WHAT THIS TASK INVOLVES — Every record below is to be repeated exactly, with the pictures left out.

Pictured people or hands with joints
----------
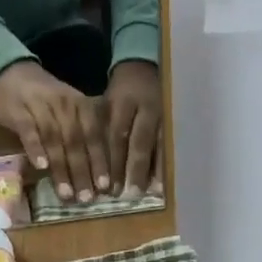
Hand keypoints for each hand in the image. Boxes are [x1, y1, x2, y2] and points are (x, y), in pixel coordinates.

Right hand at [0, 61, 110, 204]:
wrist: (13, 73)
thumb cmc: (46, 99)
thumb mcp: (70, 110)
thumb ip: (82, 135)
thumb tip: (96, 171)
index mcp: (82, 106)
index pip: (94, 137)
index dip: (100, 163)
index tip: (105, 188)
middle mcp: (65, 106)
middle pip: (76, 143)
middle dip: (83, 172)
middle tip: (87, 198)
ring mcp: (41, 108)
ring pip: (55, 141)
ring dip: (61, 169)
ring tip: (66, 194)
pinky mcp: (19, 112)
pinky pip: (29, 132)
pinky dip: (36, 149)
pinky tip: (41, 167)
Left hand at [103, 60, 163, 195]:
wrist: (144, 66)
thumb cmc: (120, 91)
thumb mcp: (106, 103)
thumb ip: (100, 129)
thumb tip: (88, 164)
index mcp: (122, 102)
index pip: (117, 135)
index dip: (112, 162)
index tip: (108, 186)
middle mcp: (145, 109)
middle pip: (139, 143)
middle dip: (133, 170)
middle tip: (127, 194)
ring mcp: (163, 114)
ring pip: (159, 145)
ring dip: (154, 170)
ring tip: (150, 193)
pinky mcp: (174, 119)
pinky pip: (170, 144)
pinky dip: (166, 164)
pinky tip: (164, 182)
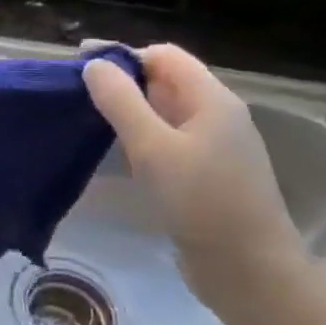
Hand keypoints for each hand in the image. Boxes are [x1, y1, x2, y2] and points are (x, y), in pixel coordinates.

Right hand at [84, 44, 304, 301]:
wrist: (248, 269)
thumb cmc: (201, 200)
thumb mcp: (153, 147)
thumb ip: (121, 102)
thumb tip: (95, 65)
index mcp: (211, 100)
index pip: (164, 56)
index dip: (123, 55)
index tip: (80, 66)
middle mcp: (217, 116)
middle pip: (166, 82)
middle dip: (123, 82)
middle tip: (77, 94)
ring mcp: (214, 147)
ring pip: (165, 113)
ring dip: (130, 111)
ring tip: (88, 119)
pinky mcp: (206, 175)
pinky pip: (168, 141)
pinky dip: (141, 138)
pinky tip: (118, 153)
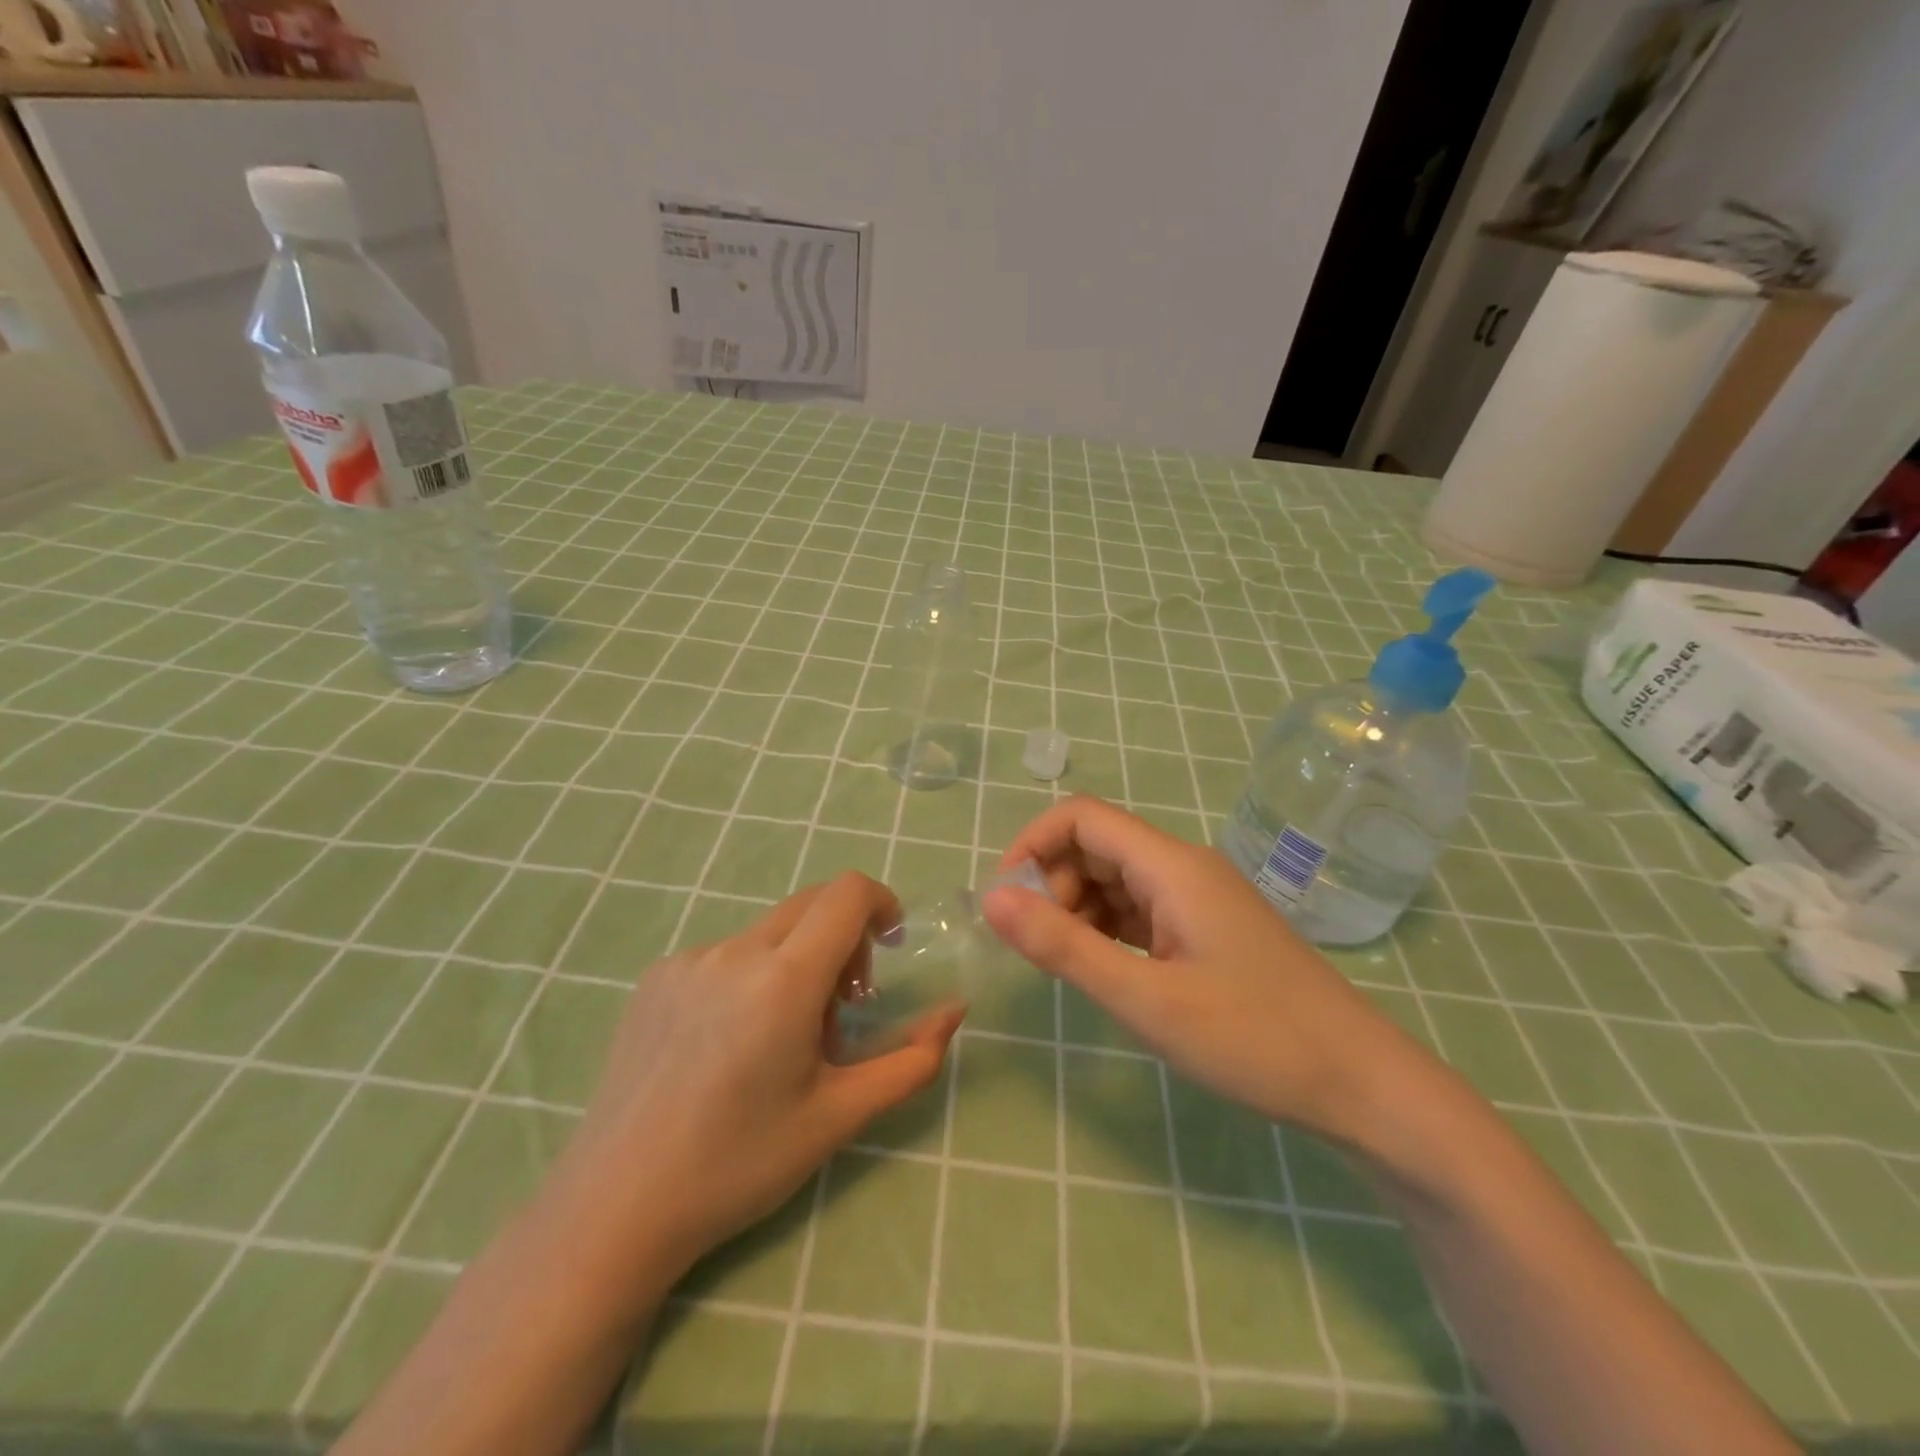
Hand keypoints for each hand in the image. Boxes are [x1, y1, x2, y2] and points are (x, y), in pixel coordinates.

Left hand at [544, 873, 964, 1300]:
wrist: (614, 1207)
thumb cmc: (739, 1164)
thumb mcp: (839, 1116)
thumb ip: (910, 1059)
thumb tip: (954, 1011)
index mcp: (784, 979)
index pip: (848, 894)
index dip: (882, 904)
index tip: (891, 947)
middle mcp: (735, 951)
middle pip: (811, 905)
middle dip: (844, 940)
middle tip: (841, 1009)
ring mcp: (688, 960)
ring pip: (768, 932)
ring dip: (795, 962)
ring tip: (779, 1039)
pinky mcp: (655, 977)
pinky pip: (724, 954)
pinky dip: (750, 976)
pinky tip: (726, 1045)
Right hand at [980, 796, 1424, 1146]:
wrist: (1361, 1084)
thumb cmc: (1254, 1038)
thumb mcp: (1145, 998)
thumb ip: (1063, 946)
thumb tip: (991, 899)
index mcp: (1172, 866)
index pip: (1082, 817)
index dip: (1033, 843)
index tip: (1006, 899)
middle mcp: (1184, 868)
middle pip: (1097, 847)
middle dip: (1054, 884)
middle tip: (1037, 947)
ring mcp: (1199, 899)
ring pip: (1117, 880)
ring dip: (1078, 909)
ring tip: (1068, 964)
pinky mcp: (1207, 929)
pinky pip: (1141, 910)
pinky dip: (1108, 929)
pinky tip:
----------
RESULT FOR THIS TASK —
Hand keypoints for each hand in the image. Boxes are [x1, y1, x2, y2] and points are (x, y), in pixel coordinates.

Right hand at [0, 61, 110, 204]:
wrist: (13, 73)
thumb cmc: (46, 99)
thumb mcp: (70, 110)
thumb ip: (82, 135)
thumb tip: (96, 171)
index mcp: (82, 106)
index pip: (94, 137)
index dip: (100, 163)
index tip: (105, 188)
middle mcp: (65, 106)
middle pip: (76, 143)
middle dip: (83, 172)
middle tip: (87, 198)
ring mcp: (41, 108)
ring pip: (55, 141)
ring dip: (61, 169)
ring tip: (66, 194)
pinky mcp: (19, 112)
pinky pip: (29, 132)
pinky dip: (36, 149)
pinky tip: (41, 167)
Left hand at [103, 60, 163, 195]:
wrist: (144, 66)
thumb cmc: (120, 91)
thumb mcp: (106, 103)
thumb ip: (100, 129)
thumb tip: (88, 164)
index mcp: (122, 102)
index pip: (117, 135)
index dip: (112, 162)
index tip: (108, 186)
middle mcp: (145, 109)
middle pip: (139, 143)
middle dip: (133, 170)
middle tip: (127, 194)
ring mcp: (163, 114)
ring pip: (159, 145)
ring dip: (154, 170)
ring tip: (150, 193)
pinky mcp: (174, 119)
pinky pip: (170, 144)
pinky dip: (166, 164)
pinky tip: (164, 182)
Hand keypoints for each hand in the image. Boxes are [x1, y1, x2, y2] and points are (x, y), in pixel coordinates.

Right hand at [84, 44, 304, 301]:
wrist: (248, 269)
thumb cmc: (201, 200)
thumb mcp: (153, 147)
thumb ip: (121, 102)
thumb tip: (95, 65)
index mcp: (211, 100)
index pip: (164, 56)
index dip: (123, 55)
index tip: (80, 66)
middle mcp: (217, 116)
middle pip: (166, 82)
middle dip: (123, 82)
middle tip: (77, 94)
ring mcp: (214, 147)
ring pip: (165, 113)
ring dip: (130, 111)
ring tip: (88, 119)
pinky mcp: (206, 175)
pinky pip: (168, 141)
pinky dip: (141, 138)
pinky tip: (118, 153)
Hand keypoints for each hand in the image. Boxes are [x1, y1, x2, y2] and points are (x, y), in pixel coordinates.

Left hand at [544, 873, 964, 1300]:
wrist: (614, 1207)
thumb cmc: (739, 1164)
thumb mcp: (839, 1116)
thumb ip: (910, 1059)
thumb tip: (954, 1011)
index mcp: (784, 979)
index pip: (848, 894)
index dip: (882, 904)
index tip: (891, 947)
middle mcp: (735, 951)
middle pip: (811, 905)
middle dip: (844, 940)
middle tip: (841, 1009)
ring mcp: (688, 960)
ring pip: (768, 932)
ring dip: (795, 962)
ring tip: (779, 1039)
pinky mcp: (655, 977)
pinky pip: (724, 954)
pinky dip: (750, 976)
pinky tip: (726, 1045)
Right hand at [980, 796, 1424, 1146]:
wrist: (1361, 1084)
thumb cmc: (1254, 1038)
thumb mcp: (1145, 998)
thumb ip: (1063, 946)
thumb tip: (991, 899)
index mcp: (1172, 866)
index pip: (1082, 817)
index dip: (1033, 843)
index tip: (1006, 899)
middle mcp: (1184, 868)
middle pip: (1097, 847)
middle dip: (1054, 884)
middle tip: (1037, 947)
ring mcp: (1199, 899)
ring pip: (1117, 880)
ring dip: (1078, 909)
ring tip: (1068, 964)
pinky mcp: (1207, 929)
pinky pip: (1141, 910)
pinky dip: (1108, 929)
pinky tip:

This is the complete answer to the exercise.